### Document text

The Prince Rupert Port Authority (PRPA) has released its 2022 sustainability report highlighting the port’s achievements for that year in the social, environmental and governmental realms.

In its 12th year as a certified participant in 2022, the PRPA noted its top Level 5 ranking for four of Green Marine’s environmental performance indicators, related specifically to greenhouse gases and air pollutants, community impacts, community relations, and environmental leadership.

Working with BMO Radicle to calculate and verify the organization’s carbon footprint, the PRPA has retained its carbon neutrality since 2015 by continuing to reduce its greenhouse gas footprint and offsetting the remaining emissions with carbon credits that benefit British Columbia’s Great Bear Rainforest where the port is located.

### Raw data
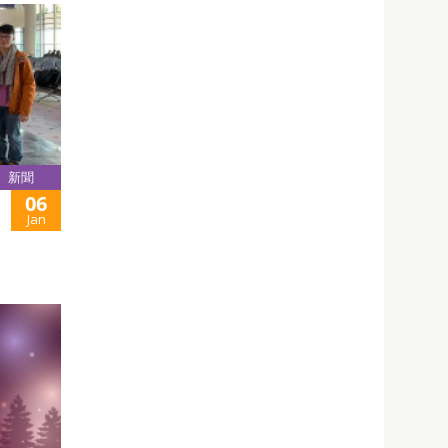
新聞
06
Jan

### Task requirements
**1)** Please copy the part of the Prince Rupert port passage starting with "In its 12th" and going on through "and environmental leadership.".
**2)** Answer these from the Prince Rupert port passage:
(a) In 2022, what year was the PRPA in as a certified participant?
(b) Who did the PRPA work with to calculate and verify its carbon footprint?
(c) Since what year has the PRPA kept its carbon neutrality?

### Responses to the tasks
**1)**
In its 12th year as a certified participant in 2022, the PRPA noted its top Level 5 ranking for four of Green Marine’s environmental performance indicators, related specifically to greenhouse gases and air pollutants, community impacts, community relations, and environmental leadership.

**2)**
(a) Its 12th year
(b) BMO Radicle
(c) 2015